(Limb landmark coordinates)
== Segment start ==

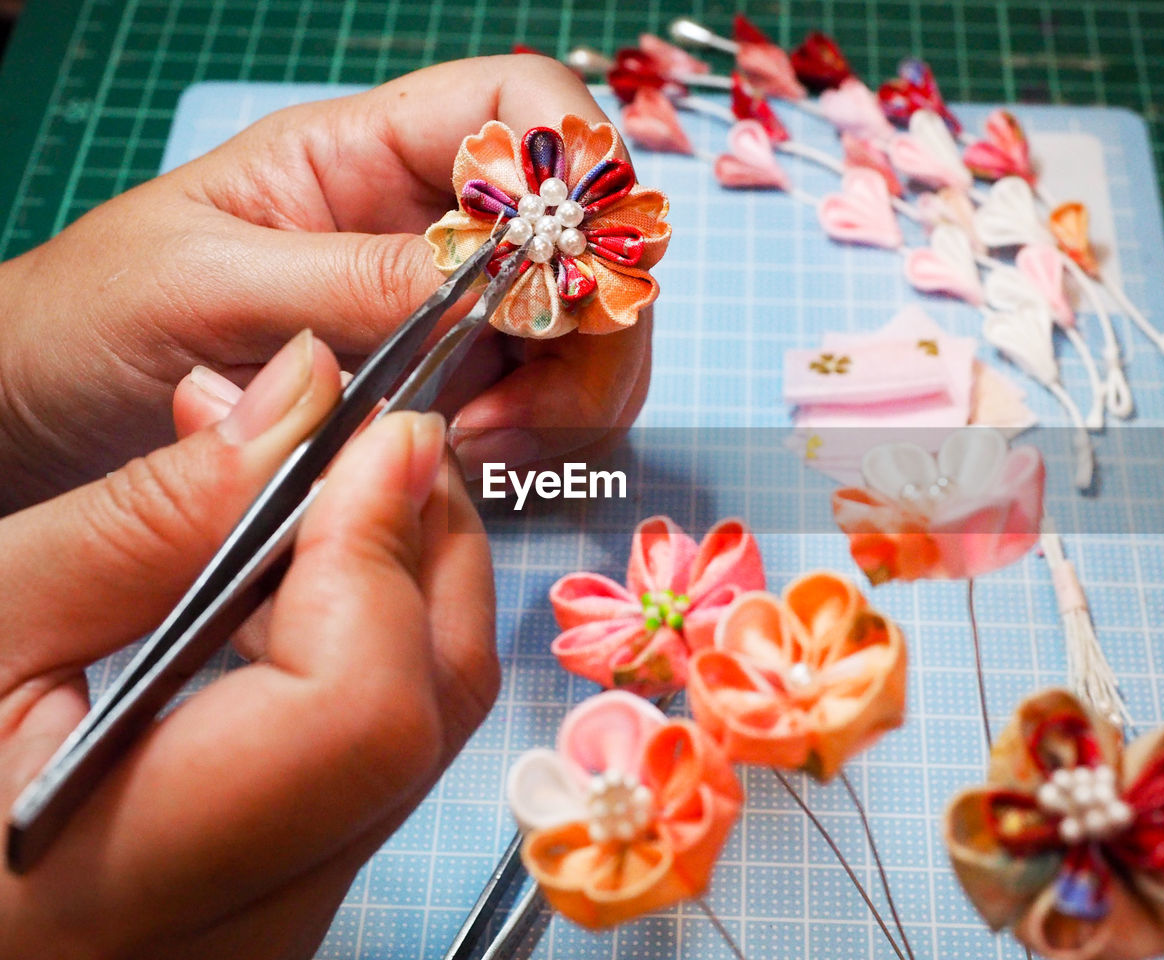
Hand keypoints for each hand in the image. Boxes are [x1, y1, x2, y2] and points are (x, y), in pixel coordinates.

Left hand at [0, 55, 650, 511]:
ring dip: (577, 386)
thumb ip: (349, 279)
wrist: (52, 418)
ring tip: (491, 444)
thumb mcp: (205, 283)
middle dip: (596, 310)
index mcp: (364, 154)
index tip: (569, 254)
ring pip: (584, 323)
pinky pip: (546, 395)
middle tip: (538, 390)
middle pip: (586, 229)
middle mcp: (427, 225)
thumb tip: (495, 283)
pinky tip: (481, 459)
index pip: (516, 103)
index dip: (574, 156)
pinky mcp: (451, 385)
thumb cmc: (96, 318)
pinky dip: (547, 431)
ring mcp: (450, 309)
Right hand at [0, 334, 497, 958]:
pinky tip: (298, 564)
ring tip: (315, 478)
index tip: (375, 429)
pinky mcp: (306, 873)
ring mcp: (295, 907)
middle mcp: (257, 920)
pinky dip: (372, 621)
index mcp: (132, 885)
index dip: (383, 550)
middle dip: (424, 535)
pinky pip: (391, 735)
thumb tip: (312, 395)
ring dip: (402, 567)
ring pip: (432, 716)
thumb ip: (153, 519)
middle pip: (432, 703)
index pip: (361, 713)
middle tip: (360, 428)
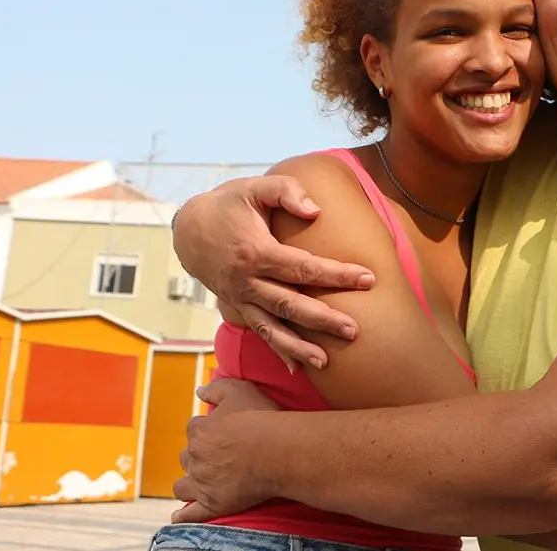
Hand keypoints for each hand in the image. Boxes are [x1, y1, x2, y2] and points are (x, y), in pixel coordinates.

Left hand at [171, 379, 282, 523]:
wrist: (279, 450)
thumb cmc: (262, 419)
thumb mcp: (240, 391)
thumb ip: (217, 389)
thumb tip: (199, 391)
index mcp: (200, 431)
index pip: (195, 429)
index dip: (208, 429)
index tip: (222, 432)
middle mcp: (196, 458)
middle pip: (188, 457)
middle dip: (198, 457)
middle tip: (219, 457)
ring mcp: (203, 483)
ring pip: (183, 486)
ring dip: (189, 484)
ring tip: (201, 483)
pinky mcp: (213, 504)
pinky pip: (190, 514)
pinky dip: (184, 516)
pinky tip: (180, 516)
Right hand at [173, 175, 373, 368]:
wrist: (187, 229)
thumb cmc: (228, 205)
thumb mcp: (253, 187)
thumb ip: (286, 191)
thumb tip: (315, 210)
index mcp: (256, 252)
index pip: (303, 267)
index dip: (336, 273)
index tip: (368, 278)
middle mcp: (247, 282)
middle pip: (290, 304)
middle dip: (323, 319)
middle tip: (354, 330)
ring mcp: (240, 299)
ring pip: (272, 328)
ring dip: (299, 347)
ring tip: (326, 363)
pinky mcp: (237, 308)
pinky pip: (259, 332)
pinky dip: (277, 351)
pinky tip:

== Segment end ==

- **What needs to be done**
Every line above must be printed again exactly, pictures excluded.

- **Finished task**
Hand keypoints for each hand in the image. Boxes are [x1, y1, x2, y2] and points are (x, y), in pixel coordinates.

Left hand at [0, 55, 650, 511]:
ring dip: (577, 386)
thumb ip: (349, 279)
wrist: (52, 418)
ring tip: (491, 444)
thumb mcp: (205, 283)
middle dip: (596, 310)
index mcp: (364, 154)
index tip: (569, 254)
ring pip: (584, 323)
pinky pip: (546, 395)
middle tip: (538, 390)
middle pip: (586, 229)
middle mcp: (427, 225)
thumb tip: (495, 283)
pinky tip: (481, 459)
index pip: (516, 103)
index dip: (574, 156)
pinky mcp: (451, 385)
thumb cmc: (96, 318)
pinky dip: (547, 431)
ring mcp: (450, 309)
Right hand at [0, 334, 497, 958]:
pinky tip: (298, 564)
ring tip: (315, 478)
index tip: (375, 429)
pinky mcp: (306, 873)
ring mcp: (295, 907)
middle mcp: (257, 920)
pinky dip: (372, 621)
index mcp: (132, 885)
index dip: (383, 550)
middle dip: (424, 535)
pinky pip: (391, 735)
thumb tip: (312, 395)
ring dip: (402, 567)
ring pip: (432, 716)
thumb ip: (153, 519)
middle pip: (432, 703)
index pip: (361, 713)
middle tip: (360, 428)
Hand keypoints for each hand in the image. Boxes are [x1, y1, x2, y2] and points are (x, y), in pixel coordinates.

Left hand at [171, 379, 282, 523]:
wrist: (279, 450)
thumb cmc: (262, 419)
thumb mcp: (240, 391)
thumb ip: (217, 389)
thumb tip: (199, 391)
index mcp: (200, 431)
index pip: (195, 429)
index dip: (208, 429)
index tip: (222, 432)
middle mcp: (196, 458)
middle pip: (188, 457)
middle dip: (198, 457)
middle tip: (219, 457)
ring mcp: (203, 483)
ring pip: (183, 486)
ring dip: (189, 484)
ring tip: (201, 483)
pinky mcp: (213, 504)
pinky pip: (190, 514)
pinky dip: (184, 516)
pinky tip: (180, 516)
Right hand at [173, 175, 373, 368]:
wrist: (187, 229)
thumb cmc: (228, 205)
thumb mcp: (253, 187)
thumb ip: (286, 191)
thumb tip: (315, 210)
index mcp: (256, 252)
index pip: (303, 267)
index dip: (336, 273)
index tip: (368, 278)
middle mcp: (247, 282)
middle pip: (290, 304)
middle dip: (323, 319)
middle tip: (354, 330)
ring mcp: (240, 299)
ring pip: (272, 328)
ring dip: (299, 347)
ring tip: (326, 363)
pinky mcp: (237, 308)
pinky pip: (259, 332)
pinky dip: (277, 351)
pinky tip:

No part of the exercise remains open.